Sabtu, 19 Maret 2011

Sang Dewi dan Kambing


Part II

‘Ajaib, ia bicara denganku’ pikir si Bankek. Gadis  itu mengeluarkan kata-kata, “Aku Ines ” sambil mejulurkan tangan mengajak salaman.

Anehnya Bankek hanya mengulurkan tangan saja, menjabat tangannya tanpa mengeluarkan sepatah katapun. Ia terlalu grogi saat itu, padahal seharusnya Ia berkata ‘aku Bankek, eh bukan, aku Ari tapi anak-anak disini memanggilku Bankek’ tapi kata-kata itu tidak keluar, Bankek hanya memandang angkuh sambil diam. Mengawasi seorang Dewi yang ternyata memiliki sebuah nama, Ines.


“jadi, kamu tidak bicara?” ia terdiam lama” Bisu?” tanya Ines kaku, “kamu gak gigit kan?hehehe” ia ngajak becanda. Seperti seorang Dewa, Bankek hanya memandangnya, ‘padahal kan aku kambing,.. kambing yang pura-pura menjadi Dewa, ini semacam taktik supaya seorang Dewi bicara padaku’ sebuah pemikiran aneh dari seorang Bankek.

Bibir Ines monyong-monyong, mungkin dia sedang berfikir keras untuk mengatasi situasi ini. Tentunya ia tidak mengira akan berhadapan dengan kambing yang pura-pura menjadi Dewa,....
Dengan ragu Ines mulai mengangkat kakinya... berjalan menjauh. Satu hal yang Bankek khawatirkan selain bau badannya yang seperi kambing, adalah ‘bagaimana memulai pembicaraan ini?’.
“Ines” Bankek memanggil. Ines berbalik dengan wajah takjub, seolah baru saja berhasil membuat seekor kambing mengeluarkan kata-kata.
“kamu gak bisu kan?”ines tersenyum, lalu seperti teringat akan sesuatu ia bertanya dengan cepat, “kamu juga gak idiot kan?”
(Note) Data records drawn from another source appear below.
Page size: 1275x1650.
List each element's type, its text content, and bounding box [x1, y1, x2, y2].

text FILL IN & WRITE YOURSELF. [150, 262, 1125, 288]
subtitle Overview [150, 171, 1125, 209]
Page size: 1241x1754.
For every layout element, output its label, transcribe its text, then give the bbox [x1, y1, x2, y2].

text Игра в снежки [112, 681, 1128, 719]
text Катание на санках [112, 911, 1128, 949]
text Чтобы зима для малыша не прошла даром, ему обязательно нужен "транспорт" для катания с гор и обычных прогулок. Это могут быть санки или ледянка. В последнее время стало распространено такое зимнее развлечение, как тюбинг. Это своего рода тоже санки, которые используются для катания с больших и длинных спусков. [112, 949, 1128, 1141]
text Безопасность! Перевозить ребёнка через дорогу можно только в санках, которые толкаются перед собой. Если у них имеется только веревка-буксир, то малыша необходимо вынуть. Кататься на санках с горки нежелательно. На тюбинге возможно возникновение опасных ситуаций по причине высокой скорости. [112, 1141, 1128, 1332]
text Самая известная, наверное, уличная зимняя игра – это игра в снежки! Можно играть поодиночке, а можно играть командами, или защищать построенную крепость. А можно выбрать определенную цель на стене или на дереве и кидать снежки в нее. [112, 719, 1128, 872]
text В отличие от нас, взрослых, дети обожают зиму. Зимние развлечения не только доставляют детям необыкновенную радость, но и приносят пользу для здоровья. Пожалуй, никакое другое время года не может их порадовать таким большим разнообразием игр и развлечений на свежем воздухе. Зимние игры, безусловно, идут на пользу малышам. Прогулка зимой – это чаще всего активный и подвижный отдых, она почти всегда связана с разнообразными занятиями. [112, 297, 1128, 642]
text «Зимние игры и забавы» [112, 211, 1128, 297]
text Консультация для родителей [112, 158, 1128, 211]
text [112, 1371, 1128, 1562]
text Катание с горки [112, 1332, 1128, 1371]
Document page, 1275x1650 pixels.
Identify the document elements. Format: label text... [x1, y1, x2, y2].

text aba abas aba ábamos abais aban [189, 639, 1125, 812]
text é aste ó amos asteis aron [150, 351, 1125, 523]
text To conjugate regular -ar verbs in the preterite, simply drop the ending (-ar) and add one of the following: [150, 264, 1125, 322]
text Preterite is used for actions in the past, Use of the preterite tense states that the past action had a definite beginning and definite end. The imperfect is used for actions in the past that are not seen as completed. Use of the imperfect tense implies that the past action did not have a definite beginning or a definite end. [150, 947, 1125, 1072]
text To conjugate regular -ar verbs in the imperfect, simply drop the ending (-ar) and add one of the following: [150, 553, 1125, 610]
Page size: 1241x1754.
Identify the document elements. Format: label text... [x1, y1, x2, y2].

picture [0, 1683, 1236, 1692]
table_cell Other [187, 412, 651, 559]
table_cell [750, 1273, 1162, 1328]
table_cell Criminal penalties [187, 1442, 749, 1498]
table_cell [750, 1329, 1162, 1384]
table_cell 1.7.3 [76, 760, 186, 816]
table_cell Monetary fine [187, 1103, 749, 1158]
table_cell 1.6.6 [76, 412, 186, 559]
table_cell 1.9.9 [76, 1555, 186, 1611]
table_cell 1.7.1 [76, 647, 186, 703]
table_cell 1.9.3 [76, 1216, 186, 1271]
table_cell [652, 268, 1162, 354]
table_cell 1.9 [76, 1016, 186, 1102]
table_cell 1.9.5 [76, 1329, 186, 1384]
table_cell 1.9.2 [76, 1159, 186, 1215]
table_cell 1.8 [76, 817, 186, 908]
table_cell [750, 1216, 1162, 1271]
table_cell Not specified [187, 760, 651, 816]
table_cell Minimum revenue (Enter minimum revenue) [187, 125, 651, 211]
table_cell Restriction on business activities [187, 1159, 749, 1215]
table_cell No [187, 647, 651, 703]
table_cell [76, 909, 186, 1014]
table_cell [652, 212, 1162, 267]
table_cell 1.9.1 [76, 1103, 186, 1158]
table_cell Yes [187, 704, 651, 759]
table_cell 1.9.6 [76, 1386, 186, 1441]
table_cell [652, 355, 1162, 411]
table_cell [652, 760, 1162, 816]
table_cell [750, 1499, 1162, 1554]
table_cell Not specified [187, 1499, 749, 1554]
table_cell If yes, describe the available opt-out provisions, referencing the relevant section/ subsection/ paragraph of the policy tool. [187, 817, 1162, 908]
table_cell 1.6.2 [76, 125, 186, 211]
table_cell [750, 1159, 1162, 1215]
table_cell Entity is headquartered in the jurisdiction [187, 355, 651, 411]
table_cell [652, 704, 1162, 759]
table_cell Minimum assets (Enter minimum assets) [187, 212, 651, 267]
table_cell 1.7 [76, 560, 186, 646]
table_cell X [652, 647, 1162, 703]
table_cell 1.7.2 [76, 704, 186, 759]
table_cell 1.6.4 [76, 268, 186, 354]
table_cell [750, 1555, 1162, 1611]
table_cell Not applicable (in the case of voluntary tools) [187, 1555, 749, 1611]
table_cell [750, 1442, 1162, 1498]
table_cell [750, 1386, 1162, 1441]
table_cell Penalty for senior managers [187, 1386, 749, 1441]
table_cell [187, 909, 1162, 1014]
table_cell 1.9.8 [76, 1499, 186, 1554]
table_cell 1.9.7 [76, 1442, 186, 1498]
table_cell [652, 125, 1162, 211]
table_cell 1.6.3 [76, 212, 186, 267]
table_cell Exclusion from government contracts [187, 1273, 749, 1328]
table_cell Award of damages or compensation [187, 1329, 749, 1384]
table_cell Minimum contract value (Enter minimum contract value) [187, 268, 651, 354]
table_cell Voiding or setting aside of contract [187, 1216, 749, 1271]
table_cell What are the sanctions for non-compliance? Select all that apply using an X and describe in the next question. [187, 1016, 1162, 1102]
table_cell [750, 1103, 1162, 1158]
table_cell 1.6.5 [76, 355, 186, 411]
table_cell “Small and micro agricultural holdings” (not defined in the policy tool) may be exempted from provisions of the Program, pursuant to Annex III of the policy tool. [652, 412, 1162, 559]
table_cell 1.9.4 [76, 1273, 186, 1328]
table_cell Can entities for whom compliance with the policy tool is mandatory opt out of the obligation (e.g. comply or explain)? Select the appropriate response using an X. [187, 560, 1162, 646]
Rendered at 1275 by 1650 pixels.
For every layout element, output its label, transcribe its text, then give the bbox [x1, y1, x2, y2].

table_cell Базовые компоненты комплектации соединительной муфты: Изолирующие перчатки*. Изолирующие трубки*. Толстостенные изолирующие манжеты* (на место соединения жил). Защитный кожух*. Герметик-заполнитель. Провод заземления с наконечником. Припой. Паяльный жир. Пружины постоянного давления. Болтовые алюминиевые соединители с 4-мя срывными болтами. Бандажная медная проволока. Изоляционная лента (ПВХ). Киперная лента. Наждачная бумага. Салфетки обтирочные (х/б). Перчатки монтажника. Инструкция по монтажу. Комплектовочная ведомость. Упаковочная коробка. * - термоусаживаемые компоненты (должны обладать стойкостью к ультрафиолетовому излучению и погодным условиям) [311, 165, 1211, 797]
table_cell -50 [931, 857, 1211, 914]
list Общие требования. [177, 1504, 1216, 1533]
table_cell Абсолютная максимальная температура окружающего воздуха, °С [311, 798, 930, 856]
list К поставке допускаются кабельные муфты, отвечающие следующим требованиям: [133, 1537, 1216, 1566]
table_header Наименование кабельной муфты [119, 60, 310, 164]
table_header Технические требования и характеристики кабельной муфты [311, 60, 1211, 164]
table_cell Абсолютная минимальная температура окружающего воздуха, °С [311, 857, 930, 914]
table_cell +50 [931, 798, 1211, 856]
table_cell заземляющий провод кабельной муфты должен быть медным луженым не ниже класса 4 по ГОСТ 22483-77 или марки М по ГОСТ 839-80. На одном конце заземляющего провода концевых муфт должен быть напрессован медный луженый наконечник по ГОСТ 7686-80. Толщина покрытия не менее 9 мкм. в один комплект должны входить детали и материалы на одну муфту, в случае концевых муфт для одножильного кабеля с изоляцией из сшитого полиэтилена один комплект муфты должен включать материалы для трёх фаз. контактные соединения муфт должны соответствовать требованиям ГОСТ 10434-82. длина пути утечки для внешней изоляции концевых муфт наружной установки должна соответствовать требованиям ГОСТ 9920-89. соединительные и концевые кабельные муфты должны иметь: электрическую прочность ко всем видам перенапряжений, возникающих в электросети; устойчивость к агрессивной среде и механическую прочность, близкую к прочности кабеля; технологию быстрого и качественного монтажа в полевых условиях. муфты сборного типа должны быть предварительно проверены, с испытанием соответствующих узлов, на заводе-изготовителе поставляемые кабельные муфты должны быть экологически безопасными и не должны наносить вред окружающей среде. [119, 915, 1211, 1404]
Keputusan hebat dari Geng Ines dalam perdebatan tempo hari adalah mereka akan menanyakan langsung pada Bankek sebuah pertanyaan besar yang selama kemaren mereka perdebatkan, sebuah pertanyaan luar biasa yang perlu diluruskan “Bankek ini Idiot atau bukan?”

Pertanyaan itu membuat Bankek bingung bagaimana menjawabnya. Selama setahun ia bersekolah dan dianiaya lebih dari dua kali tiap semester tanpa ada seorangpun yang mengajak bicara, tiba-tiba seseorang menanyakan kepadanya, ‘ia idiot bukan?’, bravo!!!, sebuah sekolah yang keren dengan reputasi menyamai lapas anak.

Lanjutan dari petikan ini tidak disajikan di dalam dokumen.